I can hardly wait to see what Arse Whinger has to say. There are a number of reasons why I can’t stand Ars*nal and the incessant whining (from both managers and players) ranks right up at the top. Apparently, Whinger feels that other teams need to open up and let his side walk the ball into the goal and has said a thousand times that their opponents play negative football. And while that may be true, aren’t they doing that to Man Ure and Chelski as well? Yet those teams have a dozen more points. Hmmm.

/
I finished In Cold Blood Wednesday and thought it was great. Amy got Capote through Netflix and we watched half of it last night. I’m relatively unimpressed. Hoffman does a great job being Capote but the film has a scattershot feel to it like it’s trying to do too much. They probably would have been better served to focus on a single element: the effeminate Capote trying to pull the story from the rural Kansas folk; his searching for the story amidst the research; Capote’s relationship with Perry Smith. The last is clearly the film’s intent but, if that’s the case, then too much is made of the others. There’s also an inordinate amount of focus on Harper Lee. I find her part in the larger story fascinating, but this is a two-hour movie, not a two-week miniseries. For a writer, I think the tandem of reading the book and following up with the movie is great. I’m getting a lot more out of it than if I’d had one without the other.

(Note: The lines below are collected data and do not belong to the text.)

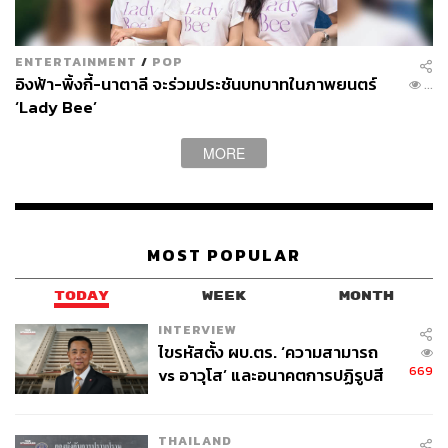
ENTERTAINMENT
/
POP
อิงฟ้า-พิ้งกี้-นาตาลี จะร่วมประชันบทบาทในภาพยนตร์
...
‘Lady Bee’
MORE
R’Bonney Gabriel สาวงามวัย 28 ปี จากสหรัฐอเมริกา
เป็นนางงามจักรวาลคนที่ 71
ภาพ: Miss Universe
MOST POPULAR
แม้การประกวด Miss Universe 2022 จบลง แต่แฟนนางงาม
ไทยก็ยังไม่จบ ต่างเฝ้ารอคำตอบจาก แอน จักรพงษ์ เจ้าของ
TODAY
WEEK
MONTH
Miss Universe Organization ว่าเหตุใด ‘แอนนา’ ตัวแทนสาย
INTERVIEW
สะพาย ‘Thailand’ จึงไม่ได้เข้ารอบ 16 คนสุดท้าย ทั้งที่ทำผล
ไขรหัสตั้ง ผบ.ตร. ‘ความสามารถ
งานไม่แย่ และอยู่ในโผสาวงามที่จะเข้ารอบ 16 คนสุดท้ายมา
669
vs อาวุโส’ และอนาคตการปฏิรูปสี
โดยตลอด
กากี กับ พล.ต.อ. เอก อังสนานนท์
THAILAND
แอน จักรพงษ์ ได้ไลฟ์อธิบายว่า การตัดสินทั้งหมดมีคณะ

I’ve also been reading Fourfront, a selection of modern Irish short stories originally written in Gaelic and then translated into English. This is an assigned reading for my Current Literary Scene class and I’ve really enjoyed it. The stories have a definite “translated” feel to them, whatever that means, and they also have a lot in common with speculative fiction. Or “literary” speculative fiction. Whatever that means. Reading stuff like this for a class feels like a bonus. I would have never checked out this book but it’s really making the wheels turn.